The Ebanista School of Fine Woodworking was founded to bring a school capable of offering the highest level of instruction in the design and making of inspired furniture to the Pacific Northwest. Those skills, once attained, will afford any student the foundation to expand into limitless other areas of interest, such as cabinetmaking, instrument making, boatbuilding, fine carpentry, and even the ability to carry design skills and precision into vastly different disciplines.
The instructors, all specialists in certain aspects of this work, are dedicated and experienced. Each brings a minimum of 45 years experience as a professional woodworker. We are all excited to pass on our knowledge to a new generation, of all ages, of designers and makers.

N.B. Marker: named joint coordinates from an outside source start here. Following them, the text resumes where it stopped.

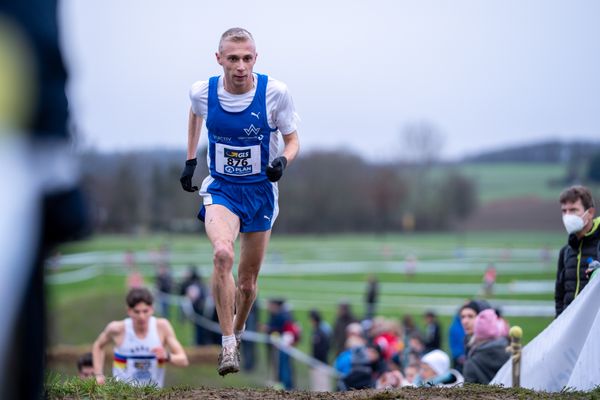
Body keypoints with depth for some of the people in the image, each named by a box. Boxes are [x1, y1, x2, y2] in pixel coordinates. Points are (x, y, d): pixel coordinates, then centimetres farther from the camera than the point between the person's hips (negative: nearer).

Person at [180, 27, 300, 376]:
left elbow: (293, 140, -2)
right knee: (223, 254, -30)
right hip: (221, 190, -1)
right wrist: (190, 160, 17)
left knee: (248, 282, 9)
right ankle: (228, 347, -23)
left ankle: (238, 331, 41)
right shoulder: (202, 92, -10)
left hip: (261, 192, 1)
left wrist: (282, 161, -23)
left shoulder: (275, 92, -15)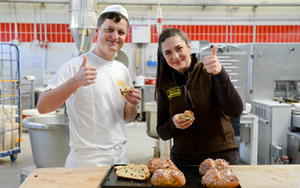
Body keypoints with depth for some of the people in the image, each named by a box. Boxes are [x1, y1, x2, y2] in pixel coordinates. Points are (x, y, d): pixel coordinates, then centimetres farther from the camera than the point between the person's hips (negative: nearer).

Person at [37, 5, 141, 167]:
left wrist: (132, 105, -7)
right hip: (86, 160, -6)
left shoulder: (123, 71, 9)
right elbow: (42, 107, -21)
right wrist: (75, 82, -35)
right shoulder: (76, 66, -11)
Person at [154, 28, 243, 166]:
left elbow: (235, 112, -20)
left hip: (221, 155, -2)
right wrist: (173, 123, -16)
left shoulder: (209, 73, -7)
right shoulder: (165, 85, 1)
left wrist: (220, 74, -30)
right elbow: (162, 134, 5)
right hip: (182, 159, 2)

Ebanista is located in the Georgetown area of Seattle. It is fully equipped and houses both a school and a professional furniture studio. Classes began in the fall of 2018.
Ebanista was founded as an answer to so many requests over the years for a school of this caliber. Class size will be intentionally limited to foster maximum attention on students. You are encouraged to find your place early.
Ebanista in Spanish means “fine woodworker”. Y tanto.
“Wood is an imperfect material. Which, to my mind, makes it the perfect material.
It is far more tempestuous and fickle than metal or glass, or clay, for example. These tend to have somewhat predictable tones, and foreseeable densities and movements. Working with them one is prone to calculable results. A piece of steel forged in Pittsburgh is nearly indistinguishable from one made in Beijing or in Bosnia. But a piece of wood, even if it comes from the other side of the very same tree, often varies greatly in hue and density and in temperament.
The other materials are like a companion who is, well, companionable. But wood is as a fiery dance partner, with flashing eyes and wildly athletic movements, who can explode off the walls one moment, and then mellow into a soft balletic repose. Working in glass might leave one satisfied. The end result with wood is much more akin to exaltation.
Just ask yourself: would you dine with someone over a cold slab of glass or over an ungiving hard steel, or a coarse ceramic slab? Or, would you prefer the sensuous experience that is a smooth, warm piece of timber that is hand planed and finished to a sumptuous perfection?
Wood is like we humans: infinitely variable, and therein lies its beauty.”